### PROBLEM
Please take the records that follow and repeat exactly the lines starting with the line with "innovation, and regulation." and going on through the line with "Essentially, she stated".

### INFORMATION PROVIDED
-- Opening Marker --

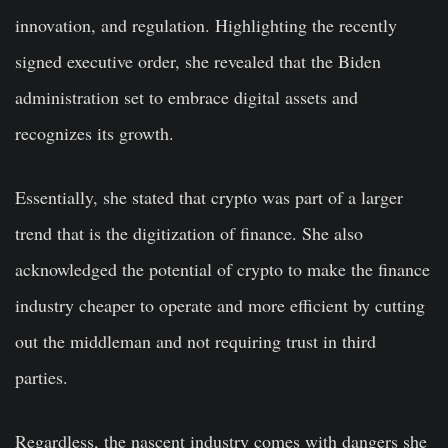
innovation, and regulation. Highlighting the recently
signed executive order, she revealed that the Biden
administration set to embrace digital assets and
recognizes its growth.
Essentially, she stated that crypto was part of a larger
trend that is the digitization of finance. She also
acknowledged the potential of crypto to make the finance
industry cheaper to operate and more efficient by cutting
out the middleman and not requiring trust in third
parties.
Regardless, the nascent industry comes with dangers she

-- Closing Marker --
-- Opening Marker --

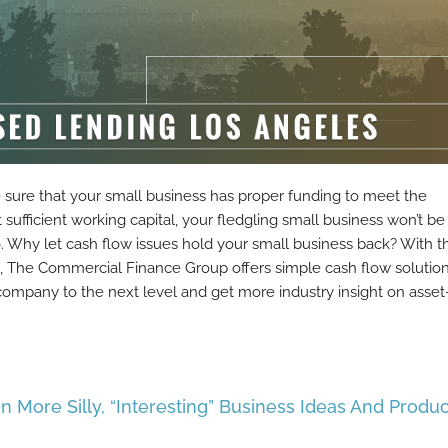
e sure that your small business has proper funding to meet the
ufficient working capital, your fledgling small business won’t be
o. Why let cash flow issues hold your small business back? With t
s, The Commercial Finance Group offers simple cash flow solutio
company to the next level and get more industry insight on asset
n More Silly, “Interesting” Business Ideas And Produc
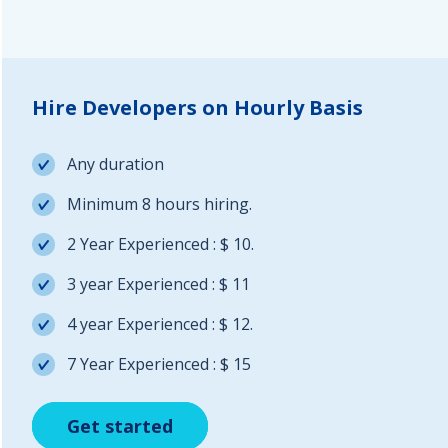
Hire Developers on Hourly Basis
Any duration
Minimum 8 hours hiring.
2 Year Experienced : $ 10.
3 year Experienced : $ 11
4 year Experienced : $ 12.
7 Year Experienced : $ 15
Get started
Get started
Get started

-- Closing Marker --
-- Opening Marker --

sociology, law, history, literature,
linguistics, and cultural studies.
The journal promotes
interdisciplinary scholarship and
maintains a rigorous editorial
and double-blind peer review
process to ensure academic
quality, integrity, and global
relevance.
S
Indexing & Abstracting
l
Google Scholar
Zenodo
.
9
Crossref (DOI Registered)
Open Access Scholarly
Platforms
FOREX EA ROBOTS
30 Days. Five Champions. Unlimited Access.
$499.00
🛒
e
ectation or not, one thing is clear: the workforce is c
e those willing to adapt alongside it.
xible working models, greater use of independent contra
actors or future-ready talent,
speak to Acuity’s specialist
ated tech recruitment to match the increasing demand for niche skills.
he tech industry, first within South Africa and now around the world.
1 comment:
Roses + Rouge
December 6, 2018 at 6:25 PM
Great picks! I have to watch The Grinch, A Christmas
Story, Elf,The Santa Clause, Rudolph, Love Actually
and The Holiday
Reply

-- Closing Marker --

### RESULT
innovation, and regulation. Highlighting the recently
signed executive order, she revealed that the Biden
administration set to embrace digital assets and
recognizes its growth.
Essentially, she stated that crypto was part of a larger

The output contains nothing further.